PAGE EXTRACT:
%%
Purpose of the Study:

  • To identify bioreactor treatment parameters that enhance the biomechanical properties of human tendon TECs.
  • To investigate the effects of reseeding, load magnitude, conditioning duration, and testing delay on TECs.
  • To determine optimal conditioning strategies for clinical application of tendon TECs.

Main Methods:

  • Utilized small- and large-chamber three-dimensional-construct bioreactors (SCB and LCB) to apply cyclic axial load to TECs.
  • Tested TECs comprising reseeded human flexor and extensor tendons.
  • Evaluated the impact of reseeding, load duty cycle, load magnitude, conditioning duration, and testing delay on ultimate tensile stress (UTS) and elastic modulus (EM).

Main Results:

  • Reseeding and dynamic conditioning significantly improved UTS and EM compared to acellular or unloaded controls.
  • Conditioning duration of 8 days enhanced biomechanical properties, while 3 days showed reduced properties.
  • Load magnitude did not significantly affect UTS or EM; however, a 2-day delay post-conditioning led to property attrition.

Conclusions:

  • Reseeding and dynamic conditioning in bioreactors can enhance the material properties of human allograft tendon TECs.
  • Conditioning duration is a critical factor, whereas load magnitude is less influential.
  • Addressing the attrition of biomechanical properties over time is essential for the clinical integration of bioreactor preconditioning.
%%
[Collected data entries]
%%
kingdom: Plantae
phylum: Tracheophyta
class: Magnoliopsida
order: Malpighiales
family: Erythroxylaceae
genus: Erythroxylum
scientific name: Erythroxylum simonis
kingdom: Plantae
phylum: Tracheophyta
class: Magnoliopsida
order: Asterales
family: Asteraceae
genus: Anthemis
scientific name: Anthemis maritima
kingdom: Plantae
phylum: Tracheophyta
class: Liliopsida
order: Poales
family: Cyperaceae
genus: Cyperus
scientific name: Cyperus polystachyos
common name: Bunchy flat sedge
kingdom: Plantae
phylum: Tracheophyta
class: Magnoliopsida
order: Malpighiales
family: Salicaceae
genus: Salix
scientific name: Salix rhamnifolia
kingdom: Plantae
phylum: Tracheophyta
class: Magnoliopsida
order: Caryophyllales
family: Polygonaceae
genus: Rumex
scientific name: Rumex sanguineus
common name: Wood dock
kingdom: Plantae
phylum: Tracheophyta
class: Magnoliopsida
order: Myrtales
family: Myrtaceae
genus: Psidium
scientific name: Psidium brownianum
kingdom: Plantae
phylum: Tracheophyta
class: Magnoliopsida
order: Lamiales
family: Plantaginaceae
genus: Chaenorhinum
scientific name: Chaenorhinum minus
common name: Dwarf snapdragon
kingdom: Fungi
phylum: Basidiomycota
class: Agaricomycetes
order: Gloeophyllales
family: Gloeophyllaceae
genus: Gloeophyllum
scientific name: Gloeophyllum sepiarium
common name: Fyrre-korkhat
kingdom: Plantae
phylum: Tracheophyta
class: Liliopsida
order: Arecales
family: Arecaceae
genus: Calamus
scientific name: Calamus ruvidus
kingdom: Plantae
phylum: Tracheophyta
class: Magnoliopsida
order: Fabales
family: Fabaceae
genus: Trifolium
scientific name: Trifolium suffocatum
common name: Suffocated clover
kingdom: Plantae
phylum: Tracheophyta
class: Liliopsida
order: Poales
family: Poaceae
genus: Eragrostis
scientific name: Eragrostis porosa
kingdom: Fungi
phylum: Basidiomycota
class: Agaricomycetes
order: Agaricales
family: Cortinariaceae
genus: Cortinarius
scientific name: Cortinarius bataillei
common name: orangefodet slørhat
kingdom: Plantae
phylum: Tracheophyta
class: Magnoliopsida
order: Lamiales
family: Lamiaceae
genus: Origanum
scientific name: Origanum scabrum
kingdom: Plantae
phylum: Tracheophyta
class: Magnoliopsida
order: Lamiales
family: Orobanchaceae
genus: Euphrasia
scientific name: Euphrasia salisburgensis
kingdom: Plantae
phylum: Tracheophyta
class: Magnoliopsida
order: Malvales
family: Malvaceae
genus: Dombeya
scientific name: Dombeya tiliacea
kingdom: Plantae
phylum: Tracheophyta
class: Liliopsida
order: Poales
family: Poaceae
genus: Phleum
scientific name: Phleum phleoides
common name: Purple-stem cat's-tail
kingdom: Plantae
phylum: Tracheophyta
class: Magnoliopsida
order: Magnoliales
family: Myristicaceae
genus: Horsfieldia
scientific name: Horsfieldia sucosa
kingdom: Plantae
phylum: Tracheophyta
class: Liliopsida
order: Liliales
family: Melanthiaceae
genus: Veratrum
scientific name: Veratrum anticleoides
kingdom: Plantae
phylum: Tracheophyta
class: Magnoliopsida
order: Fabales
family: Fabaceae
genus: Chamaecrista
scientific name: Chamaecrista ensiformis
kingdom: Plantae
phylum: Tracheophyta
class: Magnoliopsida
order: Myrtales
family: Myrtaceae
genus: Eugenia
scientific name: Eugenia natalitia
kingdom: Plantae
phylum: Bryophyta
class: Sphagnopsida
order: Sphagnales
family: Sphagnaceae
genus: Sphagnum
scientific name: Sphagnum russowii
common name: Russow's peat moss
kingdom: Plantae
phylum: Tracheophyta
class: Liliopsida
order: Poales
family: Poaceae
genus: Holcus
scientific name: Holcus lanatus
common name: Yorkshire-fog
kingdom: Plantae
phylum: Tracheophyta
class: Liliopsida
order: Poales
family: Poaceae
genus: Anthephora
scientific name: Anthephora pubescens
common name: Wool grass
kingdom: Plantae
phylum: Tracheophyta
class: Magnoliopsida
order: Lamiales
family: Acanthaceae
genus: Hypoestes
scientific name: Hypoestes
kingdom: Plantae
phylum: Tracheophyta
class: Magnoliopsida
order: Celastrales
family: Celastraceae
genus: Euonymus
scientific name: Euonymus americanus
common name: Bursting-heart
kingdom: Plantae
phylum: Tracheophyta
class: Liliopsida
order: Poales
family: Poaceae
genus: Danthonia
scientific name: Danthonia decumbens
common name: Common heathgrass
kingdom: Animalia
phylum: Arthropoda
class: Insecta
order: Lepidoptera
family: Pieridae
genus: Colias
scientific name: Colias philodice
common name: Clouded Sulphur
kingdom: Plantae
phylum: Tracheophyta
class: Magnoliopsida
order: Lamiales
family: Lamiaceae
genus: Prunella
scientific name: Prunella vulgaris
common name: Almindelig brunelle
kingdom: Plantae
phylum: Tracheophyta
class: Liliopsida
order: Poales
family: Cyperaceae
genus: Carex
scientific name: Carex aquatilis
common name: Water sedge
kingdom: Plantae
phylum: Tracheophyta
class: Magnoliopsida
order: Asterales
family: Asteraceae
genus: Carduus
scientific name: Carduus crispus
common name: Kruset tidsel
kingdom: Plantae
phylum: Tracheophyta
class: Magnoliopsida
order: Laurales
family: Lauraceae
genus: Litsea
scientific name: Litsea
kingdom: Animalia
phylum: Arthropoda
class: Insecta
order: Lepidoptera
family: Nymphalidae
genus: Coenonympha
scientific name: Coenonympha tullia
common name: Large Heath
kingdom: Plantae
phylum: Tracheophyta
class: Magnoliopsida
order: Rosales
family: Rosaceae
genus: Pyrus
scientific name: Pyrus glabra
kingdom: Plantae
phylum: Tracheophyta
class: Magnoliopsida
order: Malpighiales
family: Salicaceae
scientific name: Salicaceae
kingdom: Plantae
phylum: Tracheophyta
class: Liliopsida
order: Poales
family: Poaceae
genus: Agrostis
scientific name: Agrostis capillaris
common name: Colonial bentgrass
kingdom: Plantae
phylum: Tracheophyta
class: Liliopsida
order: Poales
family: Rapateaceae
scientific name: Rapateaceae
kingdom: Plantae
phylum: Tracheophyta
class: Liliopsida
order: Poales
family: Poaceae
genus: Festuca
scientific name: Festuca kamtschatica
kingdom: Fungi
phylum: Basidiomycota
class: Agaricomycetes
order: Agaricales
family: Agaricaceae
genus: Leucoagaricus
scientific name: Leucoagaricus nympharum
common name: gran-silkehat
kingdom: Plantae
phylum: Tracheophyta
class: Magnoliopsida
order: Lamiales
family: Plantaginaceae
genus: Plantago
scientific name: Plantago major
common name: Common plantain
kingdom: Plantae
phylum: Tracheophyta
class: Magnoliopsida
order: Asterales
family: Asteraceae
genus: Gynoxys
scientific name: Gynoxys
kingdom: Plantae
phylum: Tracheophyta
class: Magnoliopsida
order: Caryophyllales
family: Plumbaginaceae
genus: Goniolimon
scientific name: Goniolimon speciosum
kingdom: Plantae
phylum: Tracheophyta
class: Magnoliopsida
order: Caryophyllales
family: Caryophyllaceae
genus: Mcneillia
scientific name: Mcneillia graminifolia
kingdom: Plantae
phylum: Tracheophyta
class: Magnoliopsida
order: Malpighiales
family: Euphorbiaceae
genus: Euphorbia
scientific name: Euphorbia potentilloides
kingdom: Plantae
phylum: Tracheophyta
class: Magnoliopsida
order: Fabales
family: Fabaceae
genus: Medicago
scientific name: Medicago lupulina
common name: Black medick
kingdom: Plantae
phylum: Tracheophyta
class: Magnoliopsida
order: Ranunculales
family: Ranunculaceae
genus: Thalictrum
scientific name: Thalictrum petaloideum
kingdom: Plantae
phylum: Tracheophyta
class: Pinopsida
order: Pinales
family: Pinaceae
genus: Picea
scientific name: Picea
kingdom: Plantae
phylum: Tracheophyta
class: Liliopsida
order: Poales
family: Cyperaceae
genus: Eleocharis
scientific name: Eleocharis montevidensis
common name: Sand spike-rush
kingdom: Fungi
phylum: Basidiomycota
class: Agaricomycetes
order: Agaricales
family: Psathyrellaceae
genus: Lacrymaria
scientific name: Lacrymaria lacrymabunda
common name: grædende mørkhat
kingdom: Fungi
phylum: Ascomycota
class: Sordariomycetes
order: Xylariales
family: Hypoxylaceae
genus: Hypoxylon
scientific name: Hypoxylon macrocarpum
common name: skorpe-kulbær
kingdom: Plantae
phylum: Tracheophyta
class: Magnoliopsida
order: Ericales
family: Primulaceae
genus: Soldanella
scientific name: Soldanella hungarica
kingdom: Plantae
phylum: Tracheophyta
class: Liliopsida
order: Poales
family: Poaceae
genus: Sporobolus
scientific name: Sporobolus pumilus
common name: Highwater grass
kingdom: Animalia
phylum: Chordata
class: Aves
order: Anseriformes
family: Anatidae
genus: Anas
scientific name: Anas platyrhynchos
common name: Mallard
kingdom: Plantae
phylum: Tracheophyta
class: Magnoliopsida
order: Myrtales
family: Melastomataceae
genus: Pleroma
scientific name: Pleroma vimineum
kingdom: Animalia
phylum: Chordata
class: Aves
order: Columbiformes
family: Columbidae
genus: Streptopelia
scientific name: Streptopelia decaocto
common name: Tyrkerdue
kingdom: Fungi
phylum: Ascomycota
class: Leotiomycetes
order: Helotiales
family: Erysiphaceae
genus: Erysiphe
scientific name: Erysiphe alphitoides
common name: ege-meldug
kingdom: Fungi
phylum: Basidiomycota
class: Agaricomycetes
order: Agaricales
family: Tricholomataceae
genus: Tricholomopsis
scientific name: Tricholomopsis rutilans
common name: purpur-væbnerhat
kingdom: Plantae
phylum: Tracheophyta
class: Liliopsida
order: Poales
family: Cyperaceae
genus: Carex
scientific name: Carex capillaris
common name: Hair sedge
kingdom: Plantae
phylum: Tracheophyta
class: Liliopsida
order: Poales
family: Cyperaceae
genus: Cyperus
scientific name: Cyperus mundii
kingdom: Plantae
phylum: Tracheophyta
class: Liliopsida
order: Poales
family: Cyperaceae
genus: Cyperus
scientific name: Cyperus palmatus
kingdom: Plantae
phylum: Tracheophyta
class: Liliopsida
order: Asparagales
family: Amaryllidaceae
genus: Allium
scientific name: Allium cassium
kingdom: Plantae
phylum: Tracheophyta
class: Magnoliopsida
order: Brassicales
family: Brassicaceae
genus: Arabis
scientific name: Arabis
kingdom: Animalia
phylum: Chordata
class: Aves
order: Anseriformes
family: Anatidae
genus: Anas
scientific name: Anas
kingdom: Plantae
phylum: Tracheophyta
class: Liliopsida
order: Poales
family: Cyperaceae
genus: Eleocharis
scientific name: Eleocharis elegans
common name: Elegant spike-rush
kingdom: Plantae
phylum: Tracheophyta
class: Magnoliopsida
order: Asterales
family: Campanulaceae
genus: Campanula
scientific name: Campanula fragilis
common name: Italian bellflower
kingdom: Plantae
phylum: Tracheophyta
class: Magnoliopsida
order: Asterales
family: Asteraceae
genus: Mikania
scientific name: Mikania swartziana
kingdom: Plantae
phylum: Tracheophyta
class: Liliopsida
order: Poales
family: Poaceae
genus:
%%
EXERCISE PROMPT: Rewrite the part of the study summary that opens with "Purpose of the" and closes with "elastic modulus (EM).", renaming each "TECs" to "constructs".

SOLUTION:
Purpose of the Study:

  • To identify bioreactor treatment parameters that enhance the biomechanical properties of human tendon constructs.
  • To investigate the effects of reseeding, load magnitude, conditioning duration, and testing delay on constructs.
  • To determine optimal conditioning strategies for clinical application of tendon constructs.

Main Methods:

  • Utilized small- and large-chamber three-dimensional-construct bioreactors (SCB and LCB) to apply cyclic axial load to constructs.
  • Tested constructs comprising reseeded human flexor and extensor tendons.
  • Evaluated the impact of reseeding, load duty cycle, load magnitude, conditioning duration, and testing delay on ultimate tensile stress (UTS) and elastic modulus (EM).